- **Excerpted text**:
We took a week’s holiday, touring the top of the South Island. We left early Sunday morning, after loading the van and a borrowed trailer with everything we thought we might need for a week’s camping.
It was a beautiful, sunny day, and the Waiau River was especially pretty.
After church, we set out to go north. The first stop was to pick up oil for the van. The oil has to be put in under the passenger seat!
Next, we stopped at Ohau Falls, because the baby seals are spending their days there again.
The sea is always beautiful across the highway from the falls, too.
This little guy found a hollow under a rock into which he could stick his feet to watch the sea in comfort!
After we left the falls, we were going through places we had never seen before. This long railroad bridge was impressive!
Hills a little ways south of Blenheim.
We turned off on the south side of Lake Grasmere to find the campground we had selected for the night.
Setting up camp for the first time! This was a DOC (Department of Conservation) campground. They provided flush toilets and water (boil before drinking), but that was all. We had a propane camp stove to cook on, so Mom and I worked on that while the rest set up tents and figured out how to blow up air mattresses. We were maybe 200 feet from the sea, which was quite loud here. Lovely sound to go to sleep to!

- **Items**:

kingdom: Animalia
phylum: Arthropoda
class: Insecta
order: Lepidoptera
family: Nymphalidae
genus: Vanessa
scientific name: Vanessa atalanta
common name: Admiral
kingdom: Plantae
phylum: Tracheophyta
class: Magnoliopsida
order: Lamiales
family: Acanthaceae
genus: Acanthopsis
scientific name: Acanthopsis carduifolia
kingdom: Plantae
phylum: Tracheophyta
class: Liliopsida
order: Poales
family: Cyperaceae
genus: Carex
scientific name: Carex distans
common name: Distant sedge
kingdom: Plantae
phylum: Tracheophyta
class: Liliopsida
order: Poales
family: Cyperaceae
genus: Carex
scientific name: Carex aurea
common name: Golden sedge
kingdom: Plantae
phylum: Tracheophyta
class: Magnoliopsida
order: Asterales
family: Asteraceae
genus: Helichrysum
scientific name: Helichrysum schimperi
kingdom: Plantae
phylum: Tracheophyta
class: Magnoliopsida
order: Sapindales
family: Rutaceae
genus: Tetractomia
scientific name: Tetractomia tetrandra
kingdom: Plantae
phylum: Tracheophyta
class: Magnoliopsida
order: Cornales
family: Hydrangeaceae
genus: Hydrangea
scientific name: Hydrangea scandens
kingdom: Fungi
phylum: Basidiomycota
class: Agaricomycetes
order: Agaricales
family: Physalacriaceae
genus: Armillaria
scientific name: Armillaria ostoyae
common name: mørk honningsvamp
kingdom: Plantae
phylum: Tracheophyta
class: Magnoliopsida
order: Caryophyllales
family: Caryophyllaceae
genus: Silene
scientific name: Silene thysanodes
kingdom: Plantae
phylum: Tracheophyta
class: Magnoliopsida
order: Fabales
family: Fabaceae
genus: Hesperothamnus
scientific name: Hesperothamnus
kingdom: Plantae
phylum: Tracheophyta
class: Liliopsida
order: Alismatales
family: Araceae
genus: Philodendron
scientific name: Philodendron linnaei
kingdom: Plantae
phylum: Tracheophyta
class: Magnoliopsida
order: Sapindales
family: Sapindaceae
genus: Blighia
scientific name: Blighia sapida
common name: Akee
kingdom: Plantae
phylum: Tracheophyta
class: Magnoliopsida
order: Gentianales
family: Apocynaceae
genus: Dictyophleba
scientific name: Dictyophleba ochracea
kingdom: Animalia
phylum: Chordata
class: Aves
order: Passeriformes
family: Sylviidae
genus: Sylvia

- **What to work on**:
a - According to the travel account, what did the DOC campground provide?
b - Rewrite the paragraph of the travel account beginning "Setting up camp for the first time!" as a brief bulleted list that keeps its main facts.

- **Responses**:
a - It provided flush toilets and water that had to be boiled before drinking, and nothing else.

b -
- First time setting up camp, at a DOC (Department of Conservation) campground
- Facilities: flush toilets and water (boil before drinking), nothing more
- Cooking on a propane camp stove, handled by Mom and me
- Others set up tents and worked out how to inflate the air mattresses
- Campsite about 200 feet from the sea, which was loud and lovely to fall asleep to